1 The Court has no response to this. Its observation that a dispute over venue is not unreviewable simply because it is preliminary, ante, at 11, is accurate but irrelevant. The issue is not whether a venue dispute may be reviewed at all, but whether it may be reviewed in isolation from some case of which it is a part. It may not, because a venue dispute, standing alone—like a request for a COA, standing alone—lacks the requisite qualities of a case. If the entire §2255 proceeding was not “in” the Court of Appeals, the COA request alone was not a “case” that §1254 authorizes us to review.
2 The concurrence asserts that this analysis was “virtually unreasoned.” It seems to me, to the contrary, that there was virtually nothing more to be said. Not until today has anyone thought that a “case” could consist of a disembodied request to appeal. The concurrence joins the Court in relying upon a truly eccentric argument, and then blames the House Court for not discussing this eccentricity at length.
3 The Court points to the fact that another provision of AEDPA, which requires court of appeals authorization before a state prisoner can file a second or successive habeas petition in district court, specifically states that the denial of the authorization “shall not be appealable and shall not be the subject of a petition . . . for a writ of certiorari.” 28 U. S. C. A. §2244(b)(3) (Supp. 1998).
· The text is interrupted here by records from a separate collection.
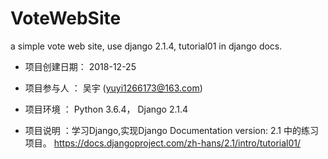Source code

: # VoteWebSite
a simple vote web site, use django 2.1.4, tutorial01 in django docs. 

* 项目创建日期： 2018-12-25

* 项目参与人  ：   吴宇     (yuyi1266173@163.com)

* 项目环境    ： Python 3.6.4， Django 2.1.4

* 项目说明    ：学习Django,实现Django Documentation version: 2.1 中的练习项目。 https://docs.djangoproject.com/zh-hans/2.1/intro/tutorial01/


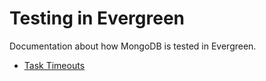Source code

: # Testing in Evergreen

Documentation about how MongoDB is tested in Evergreen.

* [Task Timeouts](task_timeouts.md)
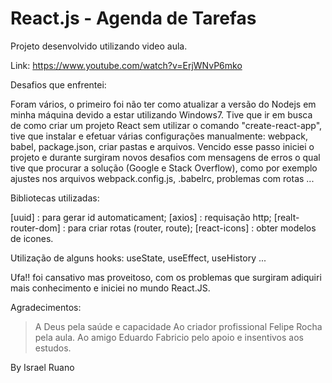 ﻿# React.js - Agenda de Tarefas

Projeto desenvolvido utilizando video aula.

Link: https://www.youtube.com/watch?v=ErjWNvP6mko


Desafios que enfrentei:

Foram vários, o primeiro foi não ter como atualizar a versão do Nodejs em minha máquina devido a estar utilizando Windows7.
Tive que ir em busca de como criar um projeto React sem utilizar o comando "create-react-app", tive que instalar e efetuar várias configurações manualmente: webpack, babel, package.json, criar pastas e arquivos.
Vencido esse passo iniciei o projeto e durante surgiram novos desafios com mensagens de erros o qual tive que procurar a solução (Google e Stack Overflow), como por exemplo ajustes nos arquivos webpack.config.js, .babelrc, problemas com rotas ...

Bibliotecas utilizadas:

[uuid] : para gerar id automaticament;
[axios] : requisação http;
[realt-router-dom] : para criar rotas (router, route);
[react-icons] : obter modelos de icones.


Utilização de alguns hooks: useState, useEffect, useHistory ...
 	    

Ufa!! foi cansativo mas proveitoso, com os problemas que surgiram adiquiri mais conhecimento e iniciei no mundo React.JS.


Agradecimentos:

> A Deus pela saúde e capacidade
> Ao criador profissional Felipe Rocha pela aula.
> Ao amigo Eduardo Fabricio pelo apoio e insentivos aos estudos.


By Israel Ruano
This provision, the Court says, would be rendered “superfluous” if we followed House, ante, at 12. That is not so. Section 2244(b)(3) addresses whether there will be district-court consideration of a second or successive petition at all, not whether the district court’s consideration may be reviewed by an appellate court. Only the latter is covered by the holding of House. It is true enough that the reasoning of House, if carried over to the other question, would produce the same result; but Congress’s specification of that result when there is no Supreme Court holding precisely in point would more accurately be described as cautious than superfluous. Indeed, the greater relevance of 2244(b)(3) to the question before us is this: It would be exceedingly strange to foreclose certiorari review of the denial of all federal intervention, as that provision does, while according certiorari review of the denial of appeal from the federal district court to the court of appeals.
4 Because petitioner has not demonstrated that issuance of the writ is “necessary” or “appropriate” under §1651, I need not discuss whether it fails the further requirement that it be “in aid of” our jurisdiction.